Finding points on a curve where the tangent slope = 6

[dysania]

Homework Statement

Find the x values of the points on the curve f(x) = (x^3) + (3x^2) + 3x + 6 where the tangent has a slope equal to m = 6

Homework Equations

The Attempt at a Solution

This question was on an online quiz for my into calculus course... can't seem to wrap my head around it.

I differentiated:
f'(x) = 3(x^2) + 6x + 3

Set it equal to 6:

3(x^2) + 6x + 3 = 6

Then attempted to factor and solve for x, in different ways:

3(x^2) + 3x + 3x + 3 = 6
3x(x+1) + 3(x+1) = 6
(3x+3)(x+1) = 6
3x+3=6
x=(6-3)/3
x=1
x+1=6
x=5

I also tried:
3(x^2) + 6x + 3 = 6
3((x^2) + 2x + 1) = 6
3(x+1)(x+1) = 6
(x+1)(x+1) = 6/3
x+1 = 2
x = 1

Needless to say I got the problem wrong... the correct answers were given: -1 + sqrt(2), and -1 - sqrt(2).

I would appreciate any kind of help or pointers... I just can't seem to get this straight.
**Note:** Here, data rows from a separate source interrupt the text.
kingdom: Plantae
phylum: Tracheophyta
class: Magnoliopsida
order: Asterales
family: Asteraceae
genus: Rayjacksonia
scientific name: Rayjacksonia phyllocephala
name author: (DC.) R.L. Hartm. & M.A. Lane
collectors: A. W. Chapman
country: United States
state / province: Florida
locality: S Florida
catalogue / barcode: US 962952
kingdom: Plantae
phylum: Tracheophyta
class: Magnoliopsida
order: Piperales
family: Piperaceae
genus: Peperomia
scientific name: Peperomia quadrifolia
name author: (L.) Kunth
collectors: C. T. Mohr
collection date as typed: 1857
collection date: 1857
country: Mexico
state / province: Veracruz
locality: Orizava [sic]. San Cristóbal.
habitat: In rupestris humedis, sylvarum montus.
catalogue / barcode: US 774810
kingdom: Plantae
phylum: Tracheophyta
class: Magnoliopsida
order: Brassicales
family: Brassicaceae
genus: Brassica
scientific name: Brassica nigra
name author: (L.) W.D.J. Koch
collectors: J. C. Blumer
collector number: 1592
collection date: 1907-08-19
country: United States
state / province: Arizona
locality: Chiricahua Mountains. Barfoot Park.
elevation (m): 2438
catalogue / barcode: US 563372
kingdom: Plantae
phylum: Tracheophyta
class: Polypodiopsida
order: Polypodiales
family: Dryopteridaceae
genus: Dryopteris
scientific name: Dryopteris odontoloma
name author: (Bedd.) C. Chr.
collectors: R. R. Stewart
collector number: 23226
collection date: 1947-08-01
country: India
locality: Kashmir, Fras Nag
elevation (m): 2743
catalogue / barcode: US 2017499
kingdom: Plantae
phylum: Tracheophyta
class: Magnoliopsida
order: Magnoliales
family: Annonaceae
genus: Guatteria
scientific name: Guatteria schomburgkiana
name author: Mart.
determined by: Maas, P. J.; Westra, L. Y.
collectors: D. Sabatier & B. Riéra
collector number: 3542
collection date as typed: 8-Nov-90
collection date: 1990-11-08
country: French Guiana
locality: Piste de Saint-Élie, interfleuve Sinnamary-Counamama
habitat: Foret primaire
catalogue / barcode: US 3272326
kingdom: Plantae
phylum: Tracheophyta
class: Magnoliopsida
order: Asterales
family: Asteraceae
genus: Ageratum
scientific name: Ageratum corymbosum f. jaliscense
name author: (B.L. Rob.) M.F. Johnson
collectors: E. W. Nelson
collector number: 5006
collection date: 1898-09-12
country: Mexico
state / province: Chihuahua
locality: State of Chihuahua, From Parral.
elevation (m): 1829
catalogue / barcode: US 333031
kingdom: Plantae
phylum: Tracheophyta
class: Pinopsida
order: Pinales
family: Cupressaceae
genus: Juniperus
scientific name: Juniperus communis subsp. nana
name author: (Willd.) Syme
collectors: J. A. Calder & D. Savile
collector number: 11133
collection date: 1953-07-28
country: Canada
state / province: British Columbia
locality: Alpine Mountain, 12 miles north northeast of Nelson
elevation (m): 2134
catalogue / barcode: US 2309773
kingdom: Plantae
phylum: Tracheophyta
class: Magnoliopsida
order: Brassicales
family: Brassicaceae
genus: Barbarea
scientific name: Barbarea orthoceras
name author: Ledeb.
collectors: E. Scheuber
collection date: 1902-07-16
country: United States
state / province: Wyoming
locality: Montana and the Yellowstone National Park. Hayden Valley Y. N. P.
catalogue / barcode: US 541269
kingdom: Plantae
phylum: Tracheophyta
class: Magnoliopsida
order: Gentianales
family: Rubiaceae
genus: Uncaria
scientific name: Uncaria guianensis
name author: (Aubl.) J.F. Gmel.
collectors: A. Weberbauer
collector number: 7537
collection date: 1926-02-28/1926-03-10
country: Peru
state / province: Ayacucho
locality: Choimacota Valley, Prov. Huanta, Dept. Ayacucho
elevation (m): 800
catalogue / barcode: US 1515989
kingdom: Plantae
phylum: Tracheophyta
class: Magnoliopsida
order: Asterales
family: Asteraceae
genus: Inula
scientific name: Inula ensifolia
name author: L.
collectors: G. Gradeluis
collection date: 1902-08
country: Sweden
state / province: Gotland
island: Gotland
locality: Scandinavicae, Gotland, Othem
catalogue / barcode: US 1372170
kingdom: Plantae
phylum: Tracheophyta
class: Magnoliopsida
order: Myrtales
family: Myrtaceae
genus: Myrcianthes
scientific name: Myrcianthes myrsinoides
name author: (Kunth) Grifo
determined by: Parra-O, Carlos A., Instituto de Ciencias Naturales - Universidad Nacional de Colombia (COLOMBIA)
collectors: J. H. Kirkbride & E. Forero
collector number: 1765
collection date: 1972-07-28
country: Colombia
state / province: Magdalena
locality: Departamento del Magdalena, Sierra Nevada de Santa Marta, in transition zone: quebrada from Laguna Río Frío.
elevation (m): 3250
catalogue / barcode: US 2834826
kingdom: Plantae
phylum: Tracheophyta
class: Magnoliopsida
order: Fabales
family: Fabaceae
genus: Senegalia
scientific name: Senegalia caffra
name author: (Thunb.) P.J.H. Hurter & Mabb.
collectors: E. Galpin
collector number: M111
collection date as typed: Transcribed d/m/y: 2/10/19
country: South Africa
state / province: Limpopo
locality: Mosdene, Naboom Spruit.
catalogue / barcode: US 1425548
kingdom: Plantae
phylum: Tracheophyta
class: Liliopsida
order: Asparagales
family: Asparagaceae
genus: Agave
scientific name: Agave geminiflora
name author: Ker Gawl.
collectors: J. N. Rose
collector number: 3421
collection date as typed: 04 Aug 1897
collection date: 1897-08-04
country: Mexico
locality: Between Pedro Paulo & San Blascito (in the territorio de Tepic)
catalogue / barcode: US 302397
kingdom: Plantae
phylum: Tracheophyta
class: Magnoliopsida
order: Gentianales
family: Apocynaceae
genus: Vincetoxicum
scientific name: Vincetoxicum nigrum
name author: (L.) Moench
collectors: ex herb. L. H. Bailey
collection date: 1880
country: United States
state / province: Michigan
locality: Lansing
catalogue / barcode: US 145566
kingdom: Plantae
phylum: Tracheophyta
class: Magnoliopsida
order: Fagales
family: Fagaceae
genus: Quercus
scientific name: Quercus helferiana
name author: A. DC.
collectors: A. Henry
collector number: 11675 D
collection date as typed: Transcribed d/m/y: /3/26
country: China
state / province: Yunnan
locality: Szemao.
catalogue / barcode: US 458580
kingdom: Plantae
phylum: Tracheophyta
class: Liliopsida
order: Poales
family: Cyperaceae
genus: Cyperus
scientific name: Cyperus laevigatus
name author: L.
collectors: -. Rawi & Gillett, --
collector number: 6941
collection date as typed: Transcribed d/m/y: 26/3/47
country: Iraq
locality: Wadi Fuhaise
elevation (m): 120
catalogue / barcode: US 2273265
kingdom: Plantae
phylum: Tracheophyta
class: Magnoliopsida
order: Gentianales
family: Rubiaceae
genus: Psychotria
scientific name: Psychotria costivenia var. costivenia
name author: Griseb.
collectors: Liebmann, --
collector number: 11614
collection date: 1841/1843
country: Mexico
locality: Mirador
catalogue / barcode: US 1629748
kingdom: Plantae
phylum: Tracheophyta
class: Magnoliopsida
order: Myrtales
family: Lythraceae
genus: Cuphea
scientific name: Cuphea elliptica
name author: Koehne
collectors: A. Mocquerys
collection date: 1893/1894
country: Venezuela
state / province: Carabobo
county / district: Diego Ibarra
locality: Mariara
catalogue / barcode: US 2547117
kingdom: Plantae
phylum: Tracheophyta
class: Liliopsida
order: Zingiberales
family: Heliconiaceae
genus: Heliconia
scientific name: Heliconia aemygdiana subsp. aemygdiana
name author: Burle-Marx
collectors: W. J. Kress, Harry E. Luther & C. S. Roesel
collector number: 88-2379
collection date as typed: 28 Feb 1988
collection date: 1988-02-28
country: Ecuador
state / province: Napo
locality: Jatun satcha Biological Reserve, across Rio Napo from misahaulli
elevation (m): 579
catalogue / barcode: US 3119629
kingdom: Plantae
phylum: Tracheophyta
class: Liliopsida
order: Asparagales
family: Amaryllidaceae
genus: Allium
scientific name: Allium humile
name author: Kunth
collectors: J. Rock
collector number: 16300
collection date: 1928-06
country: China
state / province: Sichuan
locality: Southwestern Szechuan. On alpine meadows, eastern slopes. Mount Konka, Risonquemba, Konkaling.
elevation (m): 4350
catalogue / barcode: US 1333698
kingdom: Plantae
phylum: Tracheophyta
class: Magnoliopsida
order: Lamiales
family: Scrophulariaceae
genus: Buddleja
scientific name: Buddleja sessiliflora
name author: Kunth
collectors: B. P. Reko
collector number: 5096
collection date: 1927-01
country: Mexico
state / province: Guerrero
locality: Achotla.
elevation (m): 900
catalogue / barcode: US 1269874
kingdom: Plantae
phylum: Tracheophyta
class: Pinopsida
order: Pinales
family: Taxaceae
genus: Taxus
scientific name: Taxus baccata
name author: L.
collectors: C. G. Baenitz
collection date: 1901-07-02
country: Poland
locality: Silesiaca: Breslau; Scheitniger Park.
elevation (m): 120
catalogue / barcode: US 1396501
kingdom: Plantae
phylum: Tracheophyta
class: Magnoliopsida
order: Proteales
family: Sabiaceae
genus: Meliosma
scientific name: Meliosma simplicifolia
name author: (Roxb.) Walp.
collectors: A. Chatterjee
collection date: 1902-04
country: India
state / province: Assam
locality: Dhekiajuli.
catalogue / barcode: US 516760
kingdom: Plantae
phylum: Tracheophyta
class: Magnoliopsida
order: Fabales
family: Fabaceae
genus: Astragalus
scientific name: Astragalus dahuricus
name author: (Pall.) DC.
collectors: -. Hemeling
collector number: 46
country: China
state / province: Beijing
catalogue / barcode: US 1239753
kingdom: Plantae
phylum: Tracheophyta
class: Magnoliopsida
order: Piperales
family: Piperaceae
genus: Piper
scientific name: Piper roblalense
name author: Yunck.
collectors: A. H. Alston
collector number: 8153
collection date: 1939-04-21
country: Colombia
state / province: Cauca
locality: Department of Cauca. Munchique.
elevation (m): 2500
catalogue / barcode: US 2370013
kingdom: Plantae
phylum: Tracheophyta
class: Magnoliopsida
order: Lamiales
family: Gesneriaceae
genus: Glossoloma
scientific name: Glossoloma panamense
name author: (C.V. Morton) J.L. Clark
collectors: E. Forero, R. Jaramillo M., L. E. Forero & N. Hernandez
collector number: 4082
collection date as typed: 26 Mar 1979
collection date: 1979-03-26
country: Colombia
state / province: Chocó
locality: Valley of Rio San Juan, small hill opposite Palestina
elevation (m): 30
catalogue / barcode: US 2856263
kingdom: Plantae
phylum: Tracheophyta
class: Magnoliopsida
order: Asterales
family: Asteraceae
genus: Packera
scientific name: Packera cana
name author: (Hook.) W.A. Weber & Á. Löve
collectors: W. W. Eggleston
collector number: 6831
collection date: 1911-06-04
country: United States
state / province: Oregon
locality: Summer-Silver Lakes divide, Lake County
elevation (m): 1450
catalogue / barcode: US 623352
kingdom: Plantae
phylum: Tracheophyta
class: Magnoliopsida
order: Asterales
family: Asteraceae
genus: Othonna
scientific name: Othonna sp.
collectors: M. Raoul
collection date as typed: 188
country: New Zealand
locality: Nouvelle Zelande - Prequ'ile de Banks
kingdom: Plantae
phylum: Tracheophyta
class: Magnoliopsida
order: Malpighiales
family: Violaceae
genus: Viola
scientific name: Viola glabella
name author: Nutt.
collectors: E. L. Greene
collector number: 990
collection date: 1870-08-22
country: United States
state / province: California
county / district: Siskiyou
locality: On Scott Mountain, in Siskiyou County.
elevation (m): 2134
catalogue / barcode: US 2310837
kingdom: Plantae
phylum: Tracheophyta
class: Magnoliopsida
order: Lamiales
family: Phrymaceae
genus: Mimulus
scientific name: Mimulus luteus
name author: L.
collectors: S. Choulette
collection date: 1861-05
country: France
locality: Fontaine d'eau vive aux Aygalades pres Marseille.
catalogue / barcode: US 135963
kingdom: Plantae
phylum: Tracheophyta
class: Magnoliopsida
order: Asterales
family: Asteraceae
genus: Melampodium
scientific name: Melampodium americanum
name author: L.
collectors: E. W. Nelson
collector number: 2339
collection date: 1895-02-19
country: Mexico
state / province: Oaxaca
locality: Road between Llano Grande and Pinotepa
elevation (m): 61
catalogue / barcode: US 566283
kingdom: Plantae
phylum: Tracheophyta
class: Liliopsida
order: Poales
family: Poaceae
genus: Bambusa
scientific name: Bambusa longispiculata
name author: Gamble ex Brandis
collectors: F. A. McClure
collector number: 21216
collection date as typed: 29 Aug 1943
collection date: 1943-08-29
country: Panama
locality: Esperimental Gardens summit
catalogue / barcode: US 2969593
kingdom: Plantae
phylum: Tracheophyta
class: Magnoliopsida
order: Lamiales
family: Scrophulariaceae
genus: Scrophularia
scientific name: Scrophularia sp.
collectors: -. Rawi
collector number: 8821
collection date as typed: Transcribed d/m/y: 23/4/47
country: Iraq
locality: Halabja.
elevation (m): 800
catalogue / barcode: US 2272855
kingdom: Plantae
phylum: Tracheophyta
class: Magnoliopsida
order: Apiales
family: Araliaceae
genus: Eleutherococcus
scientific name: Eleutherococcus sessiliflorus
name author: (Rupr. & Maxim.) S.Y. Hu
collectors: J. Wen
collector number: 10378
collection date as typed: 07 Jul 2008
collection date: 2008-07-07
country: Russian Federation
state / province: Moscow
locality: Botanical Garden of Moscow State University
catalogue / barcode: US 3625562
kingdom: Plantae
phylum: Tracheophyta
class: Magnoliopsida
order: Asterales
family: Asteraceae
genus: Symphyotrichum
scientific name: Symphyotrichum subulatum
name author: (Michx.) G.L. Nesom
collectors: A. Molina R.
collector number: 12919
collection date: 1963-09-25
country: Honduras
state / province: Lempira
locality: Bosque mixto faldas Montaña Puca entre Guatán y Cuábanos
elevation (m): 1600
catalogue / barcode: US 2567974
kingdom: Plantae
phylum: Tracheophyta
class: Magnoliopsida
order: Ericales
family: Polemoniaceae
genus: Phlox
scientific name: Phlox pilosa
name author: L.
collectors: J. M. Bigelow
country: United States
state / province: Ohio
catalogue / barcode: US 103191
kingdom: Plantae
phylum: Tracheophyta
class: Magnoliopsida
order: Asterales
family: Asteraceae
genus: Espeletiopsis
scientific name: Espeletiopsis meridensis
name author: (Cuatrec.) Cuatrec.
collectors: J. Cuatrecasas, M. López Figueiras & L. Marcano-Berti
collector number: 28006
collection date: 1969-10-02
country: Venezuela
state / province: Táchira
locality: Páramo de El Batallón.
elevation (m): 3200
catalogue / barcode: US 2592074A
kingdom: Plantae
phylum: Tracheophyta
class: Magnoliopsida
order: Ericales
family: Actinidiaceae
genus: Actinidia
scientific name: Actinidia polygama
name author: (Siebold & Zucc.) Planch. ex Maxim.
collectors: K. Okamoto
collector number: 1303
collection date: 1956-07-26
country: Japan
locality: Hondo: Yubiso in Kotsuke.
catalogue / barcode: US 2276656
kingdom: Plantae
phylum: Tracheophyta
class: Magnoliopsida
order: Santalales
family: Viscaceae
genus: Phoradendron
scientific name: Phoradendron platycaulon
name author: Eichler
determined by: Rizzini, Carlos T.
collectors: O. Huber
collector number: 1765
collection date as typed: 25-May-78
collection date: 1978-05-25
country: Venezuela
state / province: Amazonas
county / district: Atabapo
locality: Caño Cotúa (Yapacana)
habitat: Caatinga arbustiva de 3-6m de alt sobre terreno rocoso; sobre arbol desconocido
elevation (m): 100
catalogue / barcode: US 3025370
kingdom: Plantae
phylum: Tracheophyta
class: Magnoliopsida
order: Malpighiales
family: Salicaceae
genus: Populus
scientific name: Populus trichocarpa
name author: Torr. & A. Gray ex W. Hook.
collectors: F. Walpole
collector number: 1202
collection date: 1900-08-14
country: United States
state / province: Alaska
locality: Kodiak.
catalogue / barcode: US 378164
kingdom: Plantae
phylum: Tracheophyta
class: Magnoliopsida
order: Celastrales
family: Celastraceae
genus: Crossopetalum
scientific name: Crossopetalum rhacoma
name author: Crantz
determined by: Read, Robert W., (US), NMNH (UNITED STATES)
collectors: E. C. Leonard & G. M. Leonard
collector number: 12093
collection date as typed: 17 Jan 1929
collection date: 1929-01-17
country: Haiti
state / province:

What am I missing??

 

[futurebird]

I have no idea what you are doing with that factoring! You can only factor when one side is set equal to zero. (Remember we can solve by factoring because ab=0 implies that a=0 or b=0 ... but ab=6 will NOT imply a=6 or b=6!)

You have:

6 = 3x^2 +6x +3

Set it equal to zero, like this:

0 = 3x^2 +6x - 3

But this will not factor... so, use the quadratic formula.

 

[dysania]

I have no idea what you are doing with that factoring! You can only factor when one side is set equal to zero. (Remember we can solve by factoring because ab=0 implies that a=0 or b=0 ... but ab=6 will NOT imply a=6 or b=6!)

You have:

6 = 3x^2 +6x +3

Set it equal to zero, like this:

0 = 3x^2 +6x - 3

But this will not factor... so, use the quadratic formula.

Thank you, I honestly had no idea what I was doing either. Appreciate the help.